====== Vorgegebener Text

Ziel ist es, eine Frage oder einen Satzanfang zu lesen, den Gedanken freien Lauf zu lassen und alles, was einem gerade in den Sinn kommt, auf Papier zu bringen. Es gibt keine Bewertung, kein Richtig oder Falsch.
Auch bei dieser Methode empfiehlt es sich, zu Beginn eine bestimmte Zeitspanne festzulegen. Sie eignet sich in vielen Lebensbereichen und für verschiedenste Themen. Suchst du beispielsweise nach einer neuen beruflichen Perspektive, hast aber noch kein klares Ziel vor Augen? Oder beschäftigen dich Sorgen, Erwartungen oder Ängste, denen du dich stellen möchtest? Suche dir eine passende Aufforderung oder Anregung in Form eines Satzanfanges oder einer Frage und schreibe deine spontanen Gedanken und Gefühle dazu auf.
Zur Inspiration haben wir dir hier ein paar Beispiele für Prompts zusammengestellt:
- Was bereitet mir Freude?
- Was inspiriert mich am meisten?
- Wann erlebe ich Momente von Glück?
- Welche Dinge möchte ich loslassen?
- Ich werde nachdenklich, wenn …
- Eine Sache, die ich heute für mich selbst tun möchte, ist …
- Ich bin dankbar dafür, dass ...

============

■ **Aufgabenstellung**: Setzen Sie den Text über das freie Schreiben zu Fragen und Satzanfängen im Anschluss an seine letzte Zeile fort.

====== Angezeigte Daten

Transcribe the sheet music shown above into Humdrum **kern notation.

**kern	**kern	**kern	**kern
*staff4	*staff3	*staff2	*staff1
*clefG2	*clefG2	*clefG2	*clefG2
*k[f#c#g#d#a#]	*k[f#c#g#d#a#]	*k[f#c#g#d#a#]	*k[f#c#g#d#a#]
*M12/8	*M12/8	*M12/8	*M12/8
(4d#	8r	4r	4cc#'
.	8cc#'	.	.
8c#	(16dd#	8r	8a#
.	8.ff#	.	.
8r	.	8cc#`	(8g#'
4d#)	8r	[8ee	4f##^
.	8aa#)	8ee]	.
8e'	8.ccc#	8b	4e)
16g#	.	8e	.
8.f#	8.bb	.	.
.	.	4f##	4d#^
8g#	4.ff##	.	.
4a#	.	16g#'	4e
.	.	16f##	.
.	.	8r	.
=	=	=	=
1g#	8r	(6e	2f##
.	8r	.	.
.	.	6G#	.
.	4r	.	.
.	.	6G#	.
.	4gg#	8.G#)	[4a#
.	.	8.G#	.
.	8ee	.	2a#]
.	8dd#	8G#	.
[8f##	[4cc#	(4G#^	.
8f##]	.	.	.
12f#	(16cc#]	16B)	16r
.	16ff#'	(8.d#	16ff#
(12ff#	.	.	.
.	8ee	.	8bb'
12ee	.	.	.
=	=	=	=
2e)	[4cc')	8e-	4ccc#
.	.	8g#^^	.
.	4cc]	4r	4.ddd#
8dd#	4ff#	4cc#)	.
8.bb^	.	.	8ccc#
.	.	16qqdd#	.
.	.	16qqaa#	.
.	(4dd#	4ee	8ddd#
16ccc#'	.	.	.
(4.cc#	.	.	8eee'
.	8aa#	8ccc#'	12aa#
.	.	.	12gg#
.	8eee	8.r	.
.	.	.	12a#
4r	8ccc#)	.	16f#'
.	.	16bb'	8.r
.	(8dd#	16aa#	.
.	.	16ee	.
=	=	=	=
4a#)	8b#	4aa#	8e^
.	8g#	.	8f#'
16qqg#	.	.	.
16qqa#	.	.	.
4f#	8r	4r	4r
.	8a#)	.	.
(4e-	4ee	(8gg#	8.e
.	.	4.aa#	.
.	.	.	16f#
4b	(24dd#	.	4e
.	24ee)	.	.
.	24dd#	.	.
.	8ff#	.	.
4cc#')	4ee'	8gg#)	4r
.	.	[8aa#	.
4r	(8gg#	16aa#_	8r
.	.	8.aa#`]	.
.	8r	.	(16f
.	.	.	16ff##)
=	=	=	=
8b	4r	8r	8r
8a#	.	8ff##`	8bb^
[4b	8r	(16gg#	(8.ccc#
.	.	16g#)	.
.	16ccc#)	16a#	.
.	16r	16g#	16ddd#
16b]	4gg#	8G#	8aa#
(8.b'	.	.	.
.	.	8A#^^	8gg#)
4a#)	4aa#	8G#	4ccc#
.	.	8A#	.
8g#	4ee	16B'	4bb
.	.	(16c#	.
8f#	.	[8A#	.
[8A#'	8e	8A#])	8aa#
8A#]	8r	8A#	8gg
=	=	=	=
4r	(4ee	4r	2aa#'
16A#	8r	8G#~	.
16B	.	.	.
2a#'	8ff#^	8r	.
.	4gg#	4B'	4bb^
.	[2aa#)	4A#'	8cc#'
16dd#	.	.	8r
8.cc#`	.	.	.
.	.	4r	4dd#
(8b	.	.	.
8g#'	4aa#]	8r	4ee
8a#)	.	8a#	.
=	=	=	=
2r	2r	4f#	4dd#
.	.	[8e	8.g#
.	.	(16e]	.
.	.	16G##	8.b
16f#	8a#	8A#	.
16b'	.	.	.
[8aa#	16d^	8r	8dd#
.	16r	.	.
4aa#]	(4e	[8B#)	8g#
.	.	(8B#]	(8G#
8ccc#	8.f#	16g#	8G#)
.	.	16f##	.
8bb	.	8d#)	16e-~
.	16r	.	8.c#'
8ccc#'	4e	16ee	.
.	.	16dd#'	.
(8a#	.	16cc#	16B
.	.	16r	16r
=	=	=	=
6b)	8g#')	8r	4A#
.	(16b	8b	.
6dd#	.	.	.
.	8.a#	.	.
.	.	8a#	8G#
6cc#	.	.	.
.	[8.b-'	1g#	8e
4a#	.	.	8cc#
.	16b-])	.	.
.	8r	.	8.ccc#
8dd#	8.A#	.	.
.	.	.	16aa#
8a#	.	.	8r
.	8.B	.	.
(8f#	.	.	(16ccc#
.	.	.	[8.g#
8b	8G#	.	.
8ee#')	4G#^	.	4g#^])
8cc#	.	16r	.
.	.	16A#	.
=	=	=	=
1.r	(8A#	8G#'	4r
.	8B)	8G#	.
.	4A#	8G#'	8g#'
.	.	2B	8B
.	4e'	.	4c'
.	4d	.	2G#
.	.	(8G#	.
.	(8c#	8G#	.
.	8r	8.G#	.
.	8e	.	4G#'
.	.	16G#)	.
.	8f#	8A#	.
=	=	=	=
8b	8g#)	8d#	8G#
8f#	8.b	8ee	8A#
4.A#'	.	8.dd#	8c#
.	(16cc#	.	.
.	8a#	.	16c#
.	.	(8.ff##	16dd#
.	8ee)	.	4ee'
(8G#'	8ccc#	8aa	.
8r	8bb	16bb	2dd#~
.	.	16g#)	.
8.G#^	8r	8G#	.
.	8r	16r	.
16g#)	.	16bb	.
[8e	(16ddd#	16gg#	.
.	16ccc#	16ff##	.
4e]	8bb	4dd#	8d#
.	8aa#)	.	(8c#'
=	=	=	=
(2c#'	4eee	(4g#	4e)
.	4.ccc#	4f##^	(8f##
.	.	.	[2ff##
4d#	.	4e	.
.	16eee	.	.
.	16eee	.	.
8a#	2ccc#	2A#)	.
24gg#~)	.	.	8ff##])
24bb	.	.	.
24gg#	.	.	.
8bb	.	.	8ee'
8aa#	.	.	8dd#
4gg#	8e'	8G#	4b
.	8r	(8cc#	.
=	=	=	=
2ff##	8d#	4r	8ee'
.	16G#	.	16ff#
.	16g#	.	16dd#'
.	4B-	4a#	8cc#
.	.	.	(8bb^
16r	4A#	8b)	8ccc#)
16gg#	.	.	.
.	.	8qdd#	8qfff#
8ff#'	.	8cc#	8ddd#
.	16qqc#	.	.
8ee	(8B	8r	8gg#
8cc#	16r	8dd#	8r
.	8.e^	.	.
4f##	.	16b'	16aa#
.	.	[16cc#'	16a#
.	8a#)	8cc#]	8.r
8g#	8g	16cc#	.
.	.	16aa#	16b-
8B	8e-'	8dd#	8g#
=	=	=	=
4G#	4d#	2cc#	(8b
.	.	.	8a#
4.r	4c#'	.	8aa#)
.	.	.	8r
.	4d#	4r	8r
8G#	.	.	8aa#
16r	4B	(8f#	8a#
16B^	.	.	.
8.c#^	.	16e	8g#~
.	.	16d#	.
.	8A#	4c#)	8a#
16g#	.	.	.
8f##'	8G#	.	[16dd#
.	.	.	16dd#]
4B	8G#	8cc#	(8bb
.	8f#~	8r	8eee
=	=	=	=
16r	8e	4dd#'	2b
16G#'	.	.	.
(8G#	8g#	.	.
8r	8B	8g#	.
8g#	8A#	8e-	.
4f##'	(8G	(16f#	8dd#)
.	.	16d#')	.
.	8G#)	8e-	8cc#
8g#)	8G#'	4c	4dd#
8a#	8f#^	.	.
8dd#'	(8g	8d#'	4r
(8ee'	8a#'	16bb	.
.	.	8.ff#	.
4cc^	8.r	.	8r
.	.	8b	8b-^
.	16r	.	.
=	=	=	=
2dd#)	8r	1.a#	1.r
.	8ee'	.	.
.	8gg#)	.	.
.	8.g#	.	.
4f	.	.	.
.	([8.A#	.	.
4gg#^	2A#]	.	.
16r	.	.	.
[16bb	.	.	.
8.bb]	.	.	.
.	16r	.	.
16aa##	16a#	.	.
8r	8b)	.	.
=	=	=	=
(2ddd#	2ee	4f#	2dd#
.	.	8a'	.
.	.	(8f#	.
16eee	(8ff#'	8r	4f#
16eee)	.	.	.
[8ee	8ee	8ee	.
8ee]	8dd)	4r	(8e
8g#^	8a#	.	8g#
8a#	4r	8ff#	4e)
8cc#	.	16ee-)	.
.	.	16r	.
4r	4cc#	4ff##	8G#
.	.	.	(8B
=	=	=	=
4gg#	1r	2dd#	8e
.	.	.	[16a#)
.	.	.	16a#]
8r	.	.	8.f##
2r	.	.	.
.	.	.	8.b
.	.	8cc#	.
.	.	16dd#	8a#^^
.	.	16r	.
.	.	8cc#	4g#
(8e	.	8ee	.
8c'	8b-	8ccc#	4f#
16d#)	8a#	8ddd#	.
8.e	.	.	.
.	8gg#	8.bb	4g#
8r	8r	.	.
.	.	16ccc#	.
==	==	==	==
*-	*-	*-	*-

============

■ **Antwortfeld**:
- Wenn mir die Arbeit locker von der Hand geht, …
- Wenn ich einen Wunsch frei hätte, dann …
Periodische Reflektion
Die zeitliche Frequenz der Reflexion kann von wöchentlich, monatlich bis jährlich reichen und ist frei nach den eigenen Bedürfnissen wählbar.
Anders als beim täglichen Journaling hast du bei der periodischen Reflexion einen längeren Zeitraum zu reflektieren und dadurch die Chance, noch mehr Selbsterkenntnis zu gewinnen. Dadurch, dass du bei der Methode der «periodischen Reflexion» die Vergangenheit Revue passieren lässt, hast du die Möglichkeit, wiederkehrende Verhaltensmuster zu erkennen und mehr über dich selber du erfahren. Die Basis deiner Reflexion bildet eine von dir gewählte Frage.
Ein paar Beispiele:
- Was habe ich gelernt?
- Was ist mir besonders gut gelungen / welche Erfolge habe ich erzielt?
- Was waren besonders schöne Momente?
- Worauf möchte ich mich nächste Woche/Monat/Jahr konzentrieren?
- Gibt es etwas aus der Vergangenheit, das ich nun loslassen möchte?
- Gab es Veränderungen und wenn ja, wie haben sie mich beeinflusst?
Wichtig bei dieser Methode des Journaling ist die Regelmässigkeit. Wähle deshalb einen Zeitraum, der für dich persönlich realistisch ist und passe ihn an wenn du merkst, dass du Mühe damit hast.
Erfolgsjournaling
Das Journaling ist nicht nur für die Reflexion von Vergangenem geeignet, sondern auch für das Erreichen von Zielen.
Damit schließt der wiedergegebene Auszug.